• _Text extract_:
+++
Exchange Rate Exposure of Real Sector Firms in an Emerging Economy

1Prime Minister of Turkey, Ankara, Turkey

2Management Department, Başkent University, Ankara, Turkey


Journal of Finance and Accounting. 2013, Vol. 1 No. 1, 1-12
DOI: 10.12691/jfa-1-1-1
Copyright © 2013 Science and Education Publishing

Cite this paper:
Turan Erol, Ayhan Algüner, Güray Küçükkocaoğlu. Exchange Rate Exposure of Real Sector Firms in an Emerging Economy. Journal of Finance and Accounting. 2013; 1(1):1-12. doi: 10.12691/jfa-1-1-1.

Correspondence to: Güray Küçükkocaoğlu, Management Department, Başkent University, Ankara, Turkey. Email: gurayk@baskent.edu.tr

Abstract

Firms in emerging economies face a potentially higher degree of transaction and economic exposure compared to those in advanced economies. This is due to fact that most of hedging instruments available in advanced financial markets are not available for firms of emerging markets. Another peculiarity of the exposure of firms in emerging economies derive from the fact that these firms are usually price-takers in international trade and have little power to pass through the changes in exchange rates to foreign buyers. This study is one of the few attempts to directly estimate the exposure of real sector firms from an emerging economy. The paper focus on the determinants of exposure as revealed by the estimates from the two-factor CAPM model. Five main determinants of exposure that are thought to be the most relevant in the particular case of Turkey. These are the level of foreign sales, industry competition, net foreign non-financial liabilities, net foreign currency debt and finally domestic risk free assets. The estimates based on a sample of Turkish manufacturing firms reveal a positive but lagged exposure to real exchange rate changes. A result from the estimations of the two-factor model is the insignificant coefficients on the current exchange rate under all categories. This is a strong evidence against the Efficient Market Hypothesis (EMH) and an evidence for mispricing or a form of market inefficiency. The foreign sales ratio is found to be the most important positive determinant of exposure. However, foreign debt and other foreign non-financial liabilities make negative contribution to exposure. This indicates that measurable exposures are not easily hedged because of the missing derivative markets. Finally, competition is found to make a marginal contribution to the exposure.
+++
[Entries from a dataset]
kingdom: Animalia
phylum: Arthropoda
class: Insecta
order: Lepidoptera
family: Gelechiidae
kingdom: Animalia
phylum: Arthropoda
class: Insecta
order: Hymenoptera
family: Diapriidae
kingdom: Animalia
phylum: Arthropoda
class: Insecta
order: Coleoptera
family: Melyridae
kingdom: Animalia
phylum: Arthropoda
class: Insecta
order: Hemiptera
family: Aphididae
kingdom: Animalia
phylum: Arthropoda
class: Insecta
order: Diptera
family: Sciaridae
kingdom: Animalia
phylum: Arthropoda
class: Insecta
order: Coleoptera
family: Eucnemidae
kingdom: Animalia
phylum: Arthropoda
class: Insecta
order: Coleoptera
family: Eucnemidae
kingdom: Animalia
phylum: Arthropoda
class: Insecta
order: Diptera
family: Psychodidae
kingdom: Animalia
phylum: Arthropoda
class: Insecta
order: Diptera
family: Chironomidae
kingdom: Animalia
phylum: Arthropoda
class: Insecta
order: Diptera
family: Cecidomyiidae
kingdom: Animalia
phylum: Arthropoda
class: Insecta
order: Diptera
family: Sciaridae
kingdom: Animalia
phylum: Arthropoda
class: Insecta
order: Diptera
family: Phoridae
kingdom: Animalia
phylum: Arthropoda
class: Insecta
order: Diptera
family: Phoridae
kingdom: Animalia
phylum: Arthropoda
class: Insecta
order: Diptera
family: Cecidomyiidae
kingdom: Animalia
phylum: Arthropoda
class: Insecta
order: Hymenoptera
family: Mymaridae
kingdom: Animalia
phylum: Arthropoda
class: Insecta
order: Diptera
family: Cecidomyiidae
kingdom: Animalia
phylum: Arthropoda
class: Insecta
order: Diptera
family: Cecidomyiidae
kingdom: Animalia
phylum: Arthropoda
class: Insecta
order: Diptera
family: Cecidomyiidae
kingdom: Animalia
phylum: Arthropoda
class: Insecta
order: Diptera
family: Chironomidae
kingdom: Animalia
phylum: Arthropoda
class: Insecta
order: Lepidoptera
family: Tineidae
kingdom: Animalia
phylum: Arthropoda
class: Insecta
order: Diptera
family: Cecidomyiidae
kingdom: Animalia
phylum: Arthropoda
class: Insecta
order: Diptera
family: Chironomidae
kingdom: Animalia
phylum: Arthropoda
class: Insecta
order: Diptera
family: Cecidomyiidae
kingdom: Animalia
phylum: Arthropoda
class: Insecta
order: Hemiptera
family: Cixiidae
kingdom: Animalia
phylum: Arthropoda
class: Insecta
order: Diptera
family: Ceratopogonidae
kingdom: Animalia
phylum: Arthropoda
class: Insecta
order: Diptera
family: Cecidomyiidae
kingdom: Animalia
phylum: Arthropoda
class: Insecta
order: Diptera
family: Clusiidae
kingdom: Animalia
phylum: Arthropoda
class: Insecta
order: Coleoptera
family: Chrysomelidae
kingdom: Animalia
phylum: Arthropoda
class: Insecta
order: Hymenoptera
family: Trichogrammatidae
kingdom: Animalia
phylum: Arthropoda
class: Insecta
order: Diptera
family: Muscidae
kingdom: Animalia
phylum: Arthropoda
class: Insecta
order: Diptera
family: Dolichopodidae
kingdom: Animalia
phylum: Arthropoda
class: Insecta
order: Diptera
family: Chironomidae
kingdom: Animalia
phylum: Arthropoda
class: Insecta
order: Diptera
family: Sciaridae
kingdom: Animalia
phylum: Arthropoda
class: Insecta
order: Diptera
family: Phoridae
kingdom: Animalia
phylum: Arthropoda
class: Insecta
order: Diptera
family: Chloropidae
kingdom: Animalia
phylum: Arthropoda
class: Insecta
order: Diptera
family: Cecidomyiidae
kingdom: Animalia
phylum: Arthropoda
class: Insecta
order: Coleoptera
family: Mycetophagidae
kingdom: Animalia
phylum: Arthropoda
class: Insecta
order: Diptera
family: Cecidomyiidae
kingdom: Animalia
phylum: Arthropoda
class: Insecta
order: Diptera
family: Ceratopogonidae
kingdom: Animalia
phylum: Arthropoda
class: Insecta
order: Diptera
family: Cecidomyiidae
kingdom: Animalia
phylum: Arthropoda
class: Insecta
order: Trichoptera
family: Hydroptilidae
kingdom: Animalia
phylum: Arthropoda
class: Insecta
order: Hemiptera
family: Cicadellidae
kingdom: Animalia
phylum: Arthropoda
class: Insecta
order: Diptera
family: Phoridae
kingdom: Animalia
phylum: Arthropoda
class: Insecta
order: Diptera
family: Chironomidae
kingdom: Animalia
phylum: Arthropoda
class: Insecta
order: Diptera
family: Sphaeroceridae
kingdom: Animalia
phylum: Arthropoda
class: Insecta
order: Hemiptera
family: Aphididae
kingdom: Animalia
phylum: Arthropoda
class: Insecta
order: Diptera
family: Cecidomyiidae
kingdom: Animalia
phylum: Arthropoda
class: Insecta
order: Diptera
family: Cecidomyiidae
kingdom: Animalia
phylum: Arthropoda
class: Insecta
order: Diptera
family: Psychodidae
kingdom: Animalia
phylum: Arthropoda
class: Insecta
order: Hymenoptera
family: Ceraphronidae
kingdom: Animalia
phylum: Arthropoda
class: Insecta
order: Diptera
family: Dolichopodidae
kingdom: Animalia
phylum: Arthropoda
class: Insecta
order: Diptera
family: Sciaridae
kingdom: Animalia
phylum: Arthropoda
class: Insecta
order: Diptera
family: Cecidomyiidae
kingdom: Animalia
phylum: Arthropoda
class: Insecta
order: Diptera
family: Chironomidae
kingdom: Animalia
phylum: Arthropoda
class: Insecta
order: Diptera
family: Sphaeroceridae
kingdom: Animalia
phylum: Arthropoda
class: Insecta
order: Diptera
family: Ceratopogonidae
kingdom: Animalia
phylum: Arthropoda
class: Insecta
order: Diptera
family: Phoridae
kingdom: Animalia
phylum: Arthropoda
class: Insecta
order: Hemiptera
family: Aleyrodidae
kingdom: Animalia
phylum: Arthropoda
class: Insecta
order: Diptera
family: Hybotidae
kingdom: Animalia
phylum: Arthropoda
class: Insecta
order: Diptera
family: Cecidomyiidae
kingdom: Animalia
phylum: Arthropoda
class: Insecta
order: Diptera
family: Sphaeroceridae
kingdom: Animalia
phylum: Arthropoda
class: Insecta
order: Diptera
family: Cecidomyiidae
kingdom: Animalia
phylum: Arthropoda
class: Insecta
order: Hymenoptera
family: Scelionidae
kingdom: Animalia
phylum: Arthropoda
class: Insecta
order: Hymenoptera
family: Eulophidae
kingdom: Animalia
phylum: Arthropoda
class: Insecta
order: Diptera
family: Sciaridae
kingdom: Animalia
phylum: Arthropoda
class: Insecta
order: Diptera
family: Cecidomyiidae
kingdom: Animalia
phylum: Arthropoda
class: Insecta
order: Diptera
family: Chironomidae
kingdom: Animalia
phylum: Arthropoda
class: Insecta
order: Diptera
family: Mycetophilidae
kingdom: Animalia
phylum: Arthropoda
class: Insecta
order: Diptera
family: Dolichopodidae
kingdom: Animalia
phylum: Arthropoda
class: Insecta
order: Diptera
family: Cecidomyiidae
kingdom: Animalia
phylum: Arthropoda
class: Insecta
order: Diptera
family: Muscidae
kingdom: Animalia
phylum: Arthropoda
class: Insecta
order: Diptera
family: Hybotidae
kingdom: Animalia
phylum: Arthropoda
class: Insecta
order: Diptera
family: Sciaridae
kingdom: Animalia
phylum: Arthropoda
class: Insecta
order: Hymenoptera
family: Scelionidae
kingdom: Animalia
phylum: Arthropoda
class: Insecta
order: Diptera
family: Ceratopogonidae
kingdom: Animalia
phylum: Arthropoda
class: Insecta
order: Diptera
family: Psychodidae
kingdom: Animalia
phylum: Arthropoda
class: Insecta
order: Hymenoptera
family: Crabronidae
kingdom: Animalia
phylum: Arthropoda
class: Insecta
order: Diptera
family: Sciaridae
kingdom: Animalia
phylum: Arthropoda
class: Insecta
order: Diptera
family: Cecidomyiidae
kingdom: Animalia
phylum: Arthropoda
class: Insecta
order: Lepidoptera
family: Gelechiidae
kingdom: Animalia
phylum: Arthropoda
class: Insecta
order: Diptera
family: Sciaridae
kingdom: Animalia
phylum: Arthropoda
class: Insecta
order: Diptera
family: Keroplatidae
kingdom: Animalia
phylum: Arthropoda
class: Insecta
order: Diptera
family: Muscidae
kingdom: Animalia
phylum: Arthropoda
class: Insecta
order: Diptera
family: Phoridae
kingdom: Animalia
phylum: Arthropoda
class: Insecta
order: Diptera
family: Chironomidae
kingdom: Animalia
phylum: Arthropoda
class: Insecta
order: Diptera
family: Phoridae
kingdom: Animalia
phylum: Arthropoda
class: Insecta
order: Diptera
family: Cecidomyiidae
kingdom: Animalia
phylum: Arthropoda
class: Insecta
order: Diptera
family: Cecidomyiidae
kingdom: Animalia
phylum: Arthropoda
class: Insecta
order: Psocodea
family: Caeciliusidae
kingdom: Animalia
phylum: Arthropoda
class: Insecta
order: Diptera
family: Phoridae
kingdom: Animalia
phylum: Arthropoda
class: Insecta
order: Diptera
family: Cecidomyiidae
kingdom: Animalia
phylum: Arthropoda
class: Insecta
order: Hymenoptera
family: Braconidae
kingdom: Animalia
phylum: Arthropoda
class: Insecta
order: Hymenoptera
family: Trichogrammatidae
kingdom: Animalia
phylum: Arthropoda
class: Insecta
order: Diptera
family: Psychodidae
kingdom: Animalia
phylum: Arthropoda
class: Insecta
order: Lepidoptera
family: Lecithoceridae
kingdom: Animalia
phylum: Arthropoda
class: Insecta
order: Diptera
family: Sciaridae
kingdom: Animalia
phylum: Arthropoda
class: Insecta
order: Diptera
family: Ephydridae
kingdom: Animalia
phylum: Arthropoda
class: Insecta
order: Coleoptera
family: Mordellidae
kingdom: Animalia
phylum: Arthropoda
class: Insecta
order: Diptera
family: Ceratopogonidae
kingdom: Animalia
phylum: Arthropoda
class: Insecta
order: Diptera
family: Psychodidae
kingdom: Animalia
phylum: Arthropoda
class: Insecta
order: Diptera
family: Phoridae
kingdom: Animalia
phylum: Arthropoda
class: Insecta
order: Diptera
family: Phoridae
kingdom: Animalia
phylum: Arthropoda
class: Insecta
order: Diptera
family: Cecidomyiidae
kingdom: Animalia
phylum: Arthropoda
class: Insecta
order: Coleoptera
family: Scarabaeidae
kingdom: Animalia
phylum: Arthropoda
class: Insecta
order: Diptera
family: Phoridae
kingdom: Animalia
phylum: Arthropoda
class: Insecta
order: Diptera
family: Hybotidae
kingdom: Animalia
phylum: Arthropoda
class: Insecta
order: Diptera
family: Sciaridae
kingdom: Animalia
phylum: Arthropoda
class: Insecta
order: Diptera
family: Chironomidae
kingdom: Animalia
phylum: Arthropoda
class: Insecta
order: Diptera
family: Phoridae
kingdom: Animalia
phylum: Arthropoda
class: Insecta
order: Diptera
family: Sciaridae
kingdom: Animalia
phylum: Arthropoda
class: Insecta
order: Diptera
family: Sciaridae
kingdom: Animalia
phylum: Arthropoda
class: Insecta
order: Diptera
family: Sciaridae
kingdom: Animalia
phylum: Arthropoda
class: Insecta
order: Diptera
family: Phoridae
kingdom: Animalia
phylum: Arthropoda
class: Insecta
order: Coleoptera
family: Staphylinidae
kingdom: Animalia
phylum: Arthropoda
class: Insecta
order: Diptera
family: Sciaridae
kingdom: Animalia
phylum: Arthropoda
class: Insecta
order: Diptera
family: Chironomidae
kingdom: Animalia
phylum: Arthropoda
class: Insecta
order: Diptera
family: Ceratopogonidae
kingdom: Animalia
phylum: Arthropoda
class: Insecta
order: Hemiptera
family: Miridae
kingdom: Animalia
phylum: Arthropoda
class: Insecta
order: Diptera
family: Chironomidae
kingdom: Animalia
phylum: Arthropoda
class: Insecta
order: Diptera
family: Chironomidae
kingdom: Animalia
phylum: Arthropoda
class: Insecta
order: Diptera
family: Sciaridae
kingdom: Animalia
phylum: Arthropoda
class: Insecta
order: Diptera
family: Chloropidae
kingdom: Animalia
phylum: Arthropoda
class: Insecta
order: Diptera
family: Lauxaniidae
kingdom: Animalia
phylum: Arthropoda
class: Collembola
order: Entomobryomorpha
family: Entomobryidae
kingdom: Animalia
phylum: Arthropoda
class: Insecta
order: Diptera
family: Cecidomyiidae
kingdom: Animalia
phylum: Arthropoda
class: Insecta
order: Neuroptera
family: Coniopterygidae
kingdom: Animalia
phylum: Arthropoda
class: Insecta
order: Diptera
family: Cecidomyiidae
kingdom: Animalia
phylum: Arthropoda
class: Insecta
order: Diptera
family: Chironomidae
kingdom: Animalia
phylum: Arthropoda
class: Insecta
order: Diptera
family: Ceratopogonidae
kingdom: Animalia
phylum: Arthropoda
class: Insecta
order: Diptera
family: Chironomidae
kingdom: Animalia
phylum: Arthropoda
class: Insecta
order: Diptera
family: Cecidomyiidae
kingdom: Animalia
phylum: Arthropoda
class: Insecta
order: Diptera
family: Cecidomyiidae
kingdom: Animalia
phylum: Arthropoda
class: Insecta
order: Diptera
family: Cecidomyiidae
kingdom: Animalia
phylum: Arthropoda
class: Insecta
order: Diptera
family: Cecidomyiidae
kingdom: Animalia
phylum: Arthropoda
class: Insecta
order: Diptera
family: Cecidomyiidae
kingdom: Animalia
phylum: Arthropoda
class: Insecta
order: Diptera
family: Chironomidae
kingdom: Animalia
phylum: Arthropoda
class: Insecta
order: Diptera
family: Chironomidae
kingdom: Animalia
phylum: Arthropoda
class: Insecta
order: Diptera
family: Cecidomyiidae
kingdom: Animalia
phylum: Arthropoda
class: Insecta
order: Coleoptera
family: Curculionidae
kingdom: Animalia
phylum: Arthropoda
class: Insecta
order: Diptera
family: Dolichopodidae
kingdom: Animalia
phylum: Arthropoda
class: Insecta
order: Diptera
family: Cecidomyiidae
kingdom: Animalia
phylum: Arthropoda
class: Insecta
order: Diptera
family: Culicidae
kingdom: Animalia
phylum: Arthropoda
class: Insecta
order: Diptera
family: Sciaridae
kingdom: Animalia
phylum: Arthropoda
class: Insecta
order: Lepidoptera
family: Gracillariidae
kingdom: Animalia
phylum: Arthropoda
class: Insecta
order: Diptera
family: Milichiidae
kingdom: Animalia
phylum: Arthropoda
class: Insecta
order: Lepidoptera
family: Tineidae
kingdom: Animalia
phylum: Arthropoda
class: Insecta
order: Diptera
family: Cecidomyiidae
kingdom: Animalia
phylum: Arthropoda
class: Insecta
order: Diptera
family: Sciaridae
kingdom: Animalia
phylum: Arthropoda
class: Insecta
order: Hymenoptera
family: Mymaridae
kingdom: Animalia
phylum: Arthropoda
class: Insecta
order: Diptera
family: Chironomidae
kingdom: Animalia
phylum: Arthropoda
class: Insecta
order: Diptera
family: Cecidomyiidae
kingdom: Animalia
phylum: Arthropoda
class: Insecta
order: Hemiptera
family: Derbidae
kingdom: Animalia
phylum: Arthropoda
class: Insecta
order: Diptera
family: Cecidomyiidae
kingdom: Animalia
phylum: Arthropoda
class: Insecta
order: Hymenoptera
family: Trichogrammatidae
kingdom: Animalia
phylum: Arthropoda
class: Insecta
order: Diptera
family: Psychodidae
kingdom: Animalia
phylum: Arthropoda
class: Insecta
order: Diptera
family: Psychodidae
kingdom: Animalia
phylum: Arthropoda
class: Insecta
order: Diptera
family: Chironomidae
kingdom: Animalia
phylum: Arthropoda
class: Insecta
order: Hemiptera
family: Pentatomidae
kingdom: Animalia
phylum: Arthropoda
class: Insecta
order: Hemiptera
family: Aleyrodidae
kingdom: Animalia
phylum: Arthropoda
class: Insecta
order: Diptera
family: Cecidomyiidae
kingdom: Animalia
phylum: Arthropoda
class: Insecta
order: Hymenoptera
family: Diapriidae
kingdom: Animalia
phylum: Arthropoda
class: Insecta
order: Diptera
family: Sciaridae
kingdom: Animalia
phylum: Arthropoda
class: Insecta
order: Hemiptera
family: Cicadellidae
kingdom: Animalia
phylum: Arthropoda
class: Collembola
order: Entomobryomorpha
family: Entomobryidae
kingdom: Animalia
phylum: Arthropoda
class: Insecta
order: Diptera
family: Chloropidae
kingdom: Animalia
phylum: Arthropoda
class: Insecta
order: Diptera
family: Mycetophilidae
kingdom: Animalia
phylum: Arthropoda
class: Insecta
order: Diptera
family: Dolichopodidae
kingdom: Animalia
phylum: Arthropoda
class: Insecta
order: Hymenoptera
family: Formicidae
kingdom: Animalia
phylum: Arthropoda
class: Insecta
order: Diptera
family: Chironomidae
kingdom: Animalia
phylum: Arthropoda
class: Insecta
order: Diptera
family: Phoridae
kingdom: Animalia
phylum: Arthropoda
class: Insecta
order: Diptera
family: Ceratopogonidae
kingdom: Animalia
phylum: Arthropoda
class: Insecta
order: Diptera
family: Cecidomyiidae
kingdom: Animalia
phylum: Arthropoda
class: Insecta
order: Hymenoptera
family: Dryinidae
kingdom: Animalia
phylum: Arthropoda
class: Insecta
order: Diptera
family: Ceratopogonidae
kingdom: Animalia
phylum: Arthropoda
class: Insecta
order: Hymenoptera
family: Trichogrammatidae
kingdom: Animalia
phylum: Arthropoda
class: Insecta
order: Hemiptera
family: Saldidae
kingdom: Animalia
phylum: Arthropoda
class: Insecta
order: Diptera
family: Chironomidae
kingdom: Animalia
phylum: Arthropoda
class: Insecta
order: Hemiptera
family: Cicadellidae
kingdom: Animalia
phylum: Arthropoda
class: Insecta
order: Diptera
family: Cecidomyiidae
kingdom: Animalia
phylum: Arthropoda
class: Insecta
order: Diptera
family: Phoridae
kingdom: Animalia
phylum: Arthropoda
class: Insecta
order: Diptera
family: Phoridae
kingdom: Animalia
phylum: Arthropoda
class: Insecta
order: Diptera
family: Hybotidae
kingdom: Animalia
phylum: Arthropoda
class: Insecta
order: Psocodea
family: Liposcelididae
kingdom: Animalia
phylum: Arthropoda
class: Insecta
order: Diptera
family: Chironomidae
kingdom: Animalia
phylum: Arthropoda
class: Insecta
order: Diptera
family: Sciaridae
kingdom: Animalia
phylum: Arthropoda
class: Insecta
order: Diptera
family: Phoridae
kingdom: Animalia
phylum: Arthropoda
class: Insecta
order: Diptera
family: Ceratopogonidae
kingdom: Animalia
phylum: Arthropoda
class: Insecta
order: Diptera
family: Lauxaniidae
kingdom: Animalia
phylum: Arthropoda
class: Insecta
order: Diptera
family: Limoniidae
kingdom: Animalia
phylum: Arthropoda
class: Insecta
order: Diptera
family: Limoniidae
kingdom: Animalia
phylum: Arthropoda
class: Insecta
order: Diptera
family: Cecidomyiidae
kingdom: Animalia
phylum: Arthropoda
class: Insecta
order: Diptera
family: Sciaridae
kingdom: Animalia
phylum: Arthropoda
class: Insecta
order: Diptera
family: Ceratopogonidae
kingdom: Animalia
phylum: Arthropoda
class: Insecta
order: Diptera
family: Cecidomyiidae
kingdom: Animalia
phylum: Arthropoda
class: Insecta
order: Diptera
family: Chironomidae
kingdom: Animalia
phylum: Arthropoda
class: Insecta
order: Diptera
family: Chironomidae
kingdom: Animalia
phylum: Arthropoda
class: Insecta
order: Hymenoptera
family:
+++
• _Task 1_:
According to the exchange rate exposure paper, what is the most important positive determinant of exposure?
• _Task 2_:
Rewrite everything from "1Prime Minister of" down to "1(1):1-12. doi: 10.12691/jfa-1-1-1." in the exchange rate exposure paper, putting "Türkiye" in place of "Turkey".

• _Full response 1_:
The foreign sales ratio.

• _Full response 2_:
1Prime Minister of Türkiye, Ankara, Türkiye

2Management Department, Başkent University, Ankara, Türkiye


Journal of Finance and Accounting. 2013, Vol. 1 No. 1, 1-12
DOI: 10.12691/jfa-1-1-1
Copyright © 2013 Science and Education Publishing

Cite this paper:
Turan Erol, Ayhan Algüner, Güray Küçükkocaoğlu. Exchange Rate Exposure of Real Sector Firms in an Emerging Economy. Journal of Finance and Accounting. 2013; 1(1):1-12. doi: 10.12691/jfa-1-1-1.